In a statement, Roxanne Spiekerman, vice president of public affairs for PreZero US, said that by banning the reusable plastic film bags that contain PCR, the legislation would “force Californians to choose between two options, both of which carry with them negative environmental challenges.”

“The canvas and sewn poly-woven or non-woven polypropylene bags are not recyclable by any known method in the U.S., contain zero post-consumer content, and are typically imported from overseas,” Spiekerman said. “Similarly, paper bags consume more water and energy during production and recycling than reusable plastic film grocery bags, resulting in a bigger carbon footprint, they are not intended to be reused and consumers will have to pay more for them.”

The newly formed group doesn’t dispute that plastic bag recycling needs substantial improvement. But rather than banning the reusable plastic bags, it advocates for bringing them into the emerging extended producer responsibility for packaging program, SB 54. This would improve bag recycling in the state, maintain a significant market for post-consumer resin and do so with the financial responsibility falling to producers.

Spiekerman pointed out that “plastic film bag producers, as defined by SB 54, are the ones who will pay to fund the plastics collection infrastructure and the system wide improvements necessary to ensure that plastic film is recycled.”

EFS-Plastics previously estimated California’s PCR requirement for reusable plastic bags contributes to at least 100 million pounds per year of recycled resin demand, while the American Recyclable Plastic Bag Alliance industry group has estimated the demand is as high as 183 million pounds per year.

SB 1053 was approved by the state Senate in May and was referred to the state Assembly. On July 1, the Assembly Committee on Natural Resources voted to approve the bill with minor amendments. Next it goes to the committee on Appropriations before facing a floor vote.

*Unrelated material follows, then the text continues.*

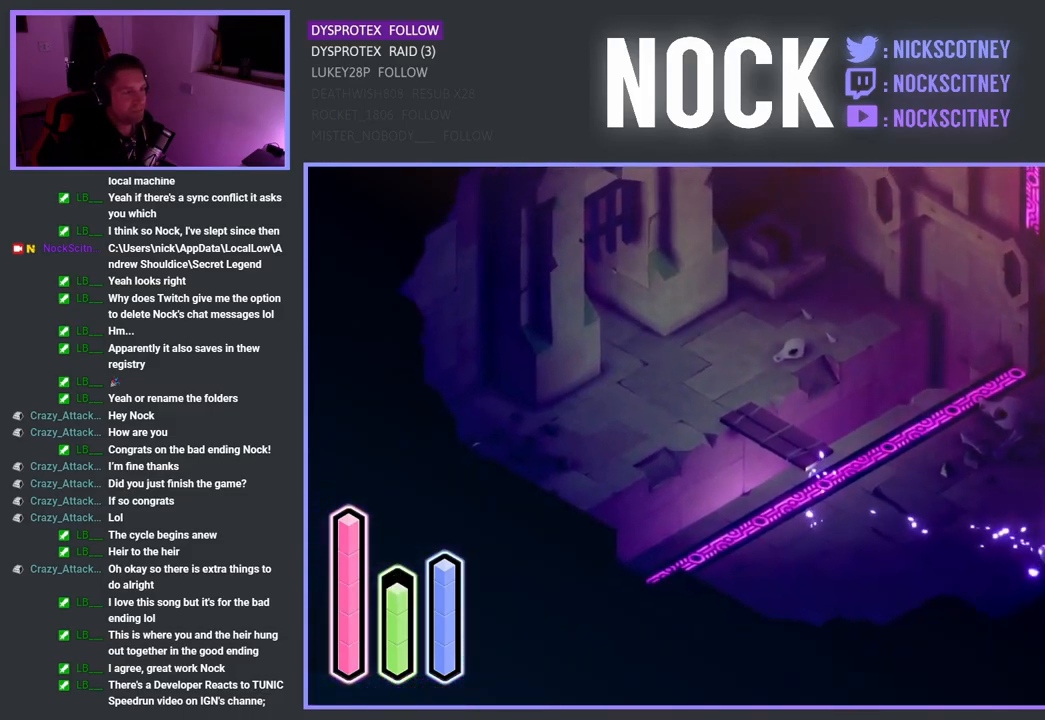
{"buttons": [], "left_stick": "center", "right_stick": "center", "events": [[34, "CROSS", "down"], [167, "CROSS", "up"], [467, "left_stick", "center"]]}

Wider scrutiny on plastics in California

The proposed ban expansion comes as the California Attorney General’s office is scrutinizing plastic bag manufacturers, including producers of recycled-content bags, and two key plastics industry groups.

The bag producer scrutiny began in 2022, when Attorney General Rob Bonta asked Novolex, Revolution, Inteplast, Advance Polybag, Metro Polybag and Papier-Mettler to prove their bags are recyclable. Separately, Bonta in 2022 and 2023 issued subpoenas to the Plastics Industry Association and American Chemistry Council, respectively, seeking documents related to the organizations’ claims about recycling.

Bonta sought documents from the Plastics Industry Association “regarding the feasibility of recycling and the evolution of the organization’s campaign surrounding the recyclability of plastic,” his office stated in a recent release. And Bonta sought documents describing an ACC-funded study submitted to the Federal Trade Commission “in an attempt to modify the existing definition of recycled content and other definitions relevant to their campaign to expand chemical recycling,” his office announced.

On May 24, legal counsel for ACC filed a federal complaint against Bonta, alleging to the U.S. District Court for the District of Columbia that Bonta’s actions amounted to “an attempt by a state attorney general to use the powers of his office to punish a private party for presenting views to a federal agency that conflict with the policy positions that the state official supports.” 

The complaint noted Bonta and ACC both testified to the FTC about updates to its Green Guides, on opposing sides of the chemical recycling debate, and it alleged his subpoenas were an effort to learn about ACC’s advocacy and “hinder its political engagement on the same policy issue that his office and ACC and its members disagree.”

On May 28, Bonta’s office announced neither organization had adequately responded to the subpoenas, and he petitioned Sacramento County Superior Court to order the organizations to respond.

“The continuous delay tactics are failing to comply with our subpoena,” Bonta said in the release. “Enough is enough: What are they trying to hide?”

Last week, legal counsel for ACC asked the court to quash Bonta’s request to the California court until the federal case is ruled on.

“Rather than rest on the persuasiveness of his advocacy, Bonta has chosen to wield the power he holds as California’s top prosecutor to harass and retaliate against those on the other side of a policy divide,” ACC’s legal counsel wrote.

A hearing on ACC’s motion to stop the California proceedings is set for Sept. 18. Meanwhile, the Plastics Industry Association has not yet responded to Bonta’s latest court action.